此外不远处的墨西哥的范围不断向周边延伸,对这片美丽土地的地产投资将非常有可能,墨西哥是世界上武装冲突致死数量第三高的国家,仅次于叙利亚和伊拉克,墨西哥人的极端暴力行为确实暂时地阻止了许多土地买卖,但以后谁能打包票呢?
在经合组织34个成员国里,墨西哥位列最不公平待遇国家三甲。墨西哥的绝大多数人口全部挤在几个大城市,忍受着极端的经济动荡。可即便如此大家还是挤破脑袋也要来大城市,因为,一旦出了这些大城市和旅游地,要找到一个像样的工作,那几乎是不可能的。
墨西哥没有学历也没有工作的年轻人的比例大大超出世界平均水平。Huehuecoyotl村子大多数的下一代年轻人也难逃大多数墨西哥人的命运,选择了前往城市,前往别的国家去工作。
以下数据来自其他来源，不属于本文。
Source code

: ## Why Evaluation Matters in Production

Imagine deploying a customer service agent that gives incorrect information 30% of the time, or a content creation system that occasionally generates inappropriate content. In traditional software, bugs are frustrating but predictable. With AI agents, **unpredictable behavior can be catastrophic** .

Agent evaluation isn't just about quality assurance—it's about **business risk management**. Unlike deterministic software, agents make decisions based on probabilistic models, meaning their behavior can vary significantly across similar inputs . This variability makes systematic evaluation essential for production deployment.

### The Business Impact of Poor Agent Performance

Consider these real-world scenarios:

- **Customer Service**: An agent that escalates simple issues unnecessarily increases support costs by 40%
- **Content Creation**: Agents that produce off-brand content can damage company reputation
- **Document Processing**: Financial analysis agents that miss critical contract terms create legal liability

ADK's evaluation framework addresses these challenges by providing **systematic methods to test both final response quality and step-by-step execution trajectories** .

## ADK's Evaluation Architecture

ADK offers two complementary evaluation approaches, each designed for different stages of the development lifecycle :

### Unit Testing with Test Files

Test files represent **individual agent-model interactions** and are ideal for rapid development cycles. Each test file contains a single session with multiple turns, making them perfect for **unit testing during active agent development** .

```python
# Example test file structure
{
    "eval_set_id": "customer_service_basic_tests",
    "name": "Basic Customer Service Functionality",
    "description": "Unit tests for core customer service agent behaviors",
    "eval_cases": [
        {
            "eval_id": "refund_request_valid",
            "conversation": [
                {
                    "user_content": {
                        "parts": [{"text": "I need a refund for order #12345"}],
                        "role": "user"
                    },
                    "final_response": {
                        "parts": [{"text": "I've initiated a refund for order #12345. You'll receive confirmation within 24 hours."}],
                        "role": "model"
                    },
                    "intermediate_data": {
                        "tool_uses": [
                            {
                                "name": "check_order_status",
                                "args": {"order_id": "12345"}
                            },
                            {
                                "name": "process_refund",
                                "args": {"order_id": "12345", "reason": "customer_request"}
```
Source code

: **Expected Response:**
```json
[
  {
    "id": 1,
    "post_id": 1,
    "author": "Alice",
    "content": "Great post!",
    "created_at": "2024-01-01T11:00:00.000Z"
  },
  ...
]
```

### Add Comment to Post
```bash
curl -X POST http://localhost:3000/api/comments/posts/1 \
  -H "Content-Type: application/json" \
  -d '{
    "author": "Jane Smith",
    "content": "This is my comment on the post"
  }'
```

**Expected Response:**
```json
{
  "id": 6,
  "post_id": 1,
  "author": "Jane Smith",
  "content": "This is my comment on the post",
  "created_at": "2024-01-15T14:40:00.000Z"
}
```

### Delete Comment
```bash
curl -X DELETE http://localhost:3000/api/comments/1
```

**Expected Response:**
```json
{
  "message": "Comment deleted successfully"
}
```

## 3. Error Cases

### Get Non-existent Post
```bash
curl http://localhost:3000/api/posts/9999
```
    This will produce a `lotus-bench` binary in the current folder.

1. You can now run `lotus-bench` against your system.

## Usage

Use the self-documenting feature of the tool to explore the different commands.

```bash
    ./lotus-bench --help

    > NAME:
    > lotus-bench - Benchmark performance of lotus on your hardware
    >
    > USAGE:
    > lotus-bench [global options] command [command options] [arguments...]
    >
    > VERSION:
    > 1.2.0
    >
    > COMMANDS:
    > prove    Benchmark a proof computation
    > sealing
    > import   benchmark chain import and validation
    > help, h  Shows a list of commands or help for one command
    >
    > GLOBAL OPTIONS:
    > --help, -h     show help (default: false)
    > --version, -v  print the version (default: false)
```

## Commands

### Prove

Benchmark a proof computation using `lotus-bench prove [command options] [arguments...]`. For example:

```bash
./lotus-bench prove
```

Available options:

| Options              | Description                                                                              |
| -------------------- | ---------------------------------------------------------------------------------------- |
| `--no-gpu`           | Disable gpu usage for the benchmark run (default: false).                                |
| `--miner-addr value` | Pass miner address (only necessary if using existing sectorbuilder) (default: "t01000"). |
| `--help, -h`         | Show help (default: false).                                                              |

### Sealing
墨西哥的未来还在迷雾中等待探索,谁也说不准未来会怎样,Huehuecoyotl村子的命运同样飘渺。现在的Huehuecoyotl村已经成了一个例子,一个证据,它向世界证明,上世纪那场轰轰烈烈解放运动孕育出的各种可能性。全球资本前所未有的自由化向他们挑起的战争一刻也没有停息,他们也时刻没有停止抵抗。
Huehuecoyotl进行的另类社会试验是否能继续运行下去,还要看愈演愈烈的全球化浪潮在环境、金融和社会领域掀起的巨浪和浪落后的混乱。
但只要这些活生生的项目还在运行,我们就有理由相信人类还有别的道路能走,墨西哥能走,也许别的国家也能走。